Selected extract
+---+

4.4 Mapping rates rather than counts

4.4.1 Generating the rates

We have now seen the importance of mapping rates rather than counts of things, and that is for the simple reason that population is not equally distributed in space. That means that if we do not account for how many people are somewhere, we end up mapping population size rather than our topic of interest.

The manchester object we are working with has a column named respop that includes the residential population in each of the LSOA areas. These areas for the whole of the UK have an average population of around 1500 people. We can see a similar picture for Manchester city, with an average closer to 1700 here.

hist(manchester$respop, main = "Distribution of residential population across LSOAs")

A bar chart, titled 'Distribution of residential population across LSOAs'. The vertical axis is labeled 'Frequency', and ranges from zero to one hundred and fifty. The horizontal axis does not have a nice label, but clearly represents residential population, starting at one thousand, and ending at four thousand and five hundred, with each bar including a range of five hundred. The second bar at fifteen hundred to two thousand dominates, with a frequency over one hundred and fifty. The first and third bars follow, sitting around fifty. The last few bars are very short.

FIGURE 4.4: Histogram of respop variable

We also have a variable wkdpop that represents the workday population. This variable re-distributes the usually resident population to their places of work, while those not in work are recorded at their usual residence. The picture it offers is much more diverse than the previous variable and in some ways is closer to the notion of an “ambient population” (with some caveats: for example it does not capture tourists, people visiting a place to shop or to entertain themselves in the night time economy, etc.).

hist(manchester$wkdpop, main = "Distribution of workday population across LSOAs")

A bar chart, titled 'Distribution of workday population across LSOAs'. The vertical axis is labeled 'Frequency', and ranges from zero to two hundred and fifty. The horizontal axis does not have a nice label, but clearly represents workday population, starting at zero, and ending at fourty thousand, with each bar including a range of five thousand. The first bar at zero to five thousand dominates, with a frequency over two hundred and fifty. The rest of the bars are very short, and are hard to see.

+---+

(Stored data entries)
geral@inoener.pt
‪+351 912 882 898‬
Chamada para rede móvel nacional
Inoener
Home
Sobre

+---+

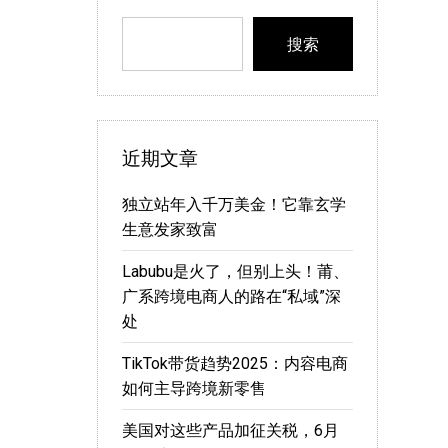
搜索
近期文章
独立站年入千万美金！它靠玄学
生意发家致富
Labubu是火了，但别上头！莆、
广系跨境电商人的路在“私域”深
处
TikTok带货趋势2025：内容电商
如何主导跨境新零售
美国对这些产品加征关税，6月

+---+

Aim of the exercise
Answer these questions from the excerpt on mapping rates rather than counts:
1. What is the approximate average population of an LSOA area for the whole of the UK?
2. Which column in the manchester object holds the residential population?
3. What range does the vertical axis cover in the histogram of workday population?

Solution to this exercise
1. Around 1500 people.
2. respop.
3. From zero to two hundred and fifty.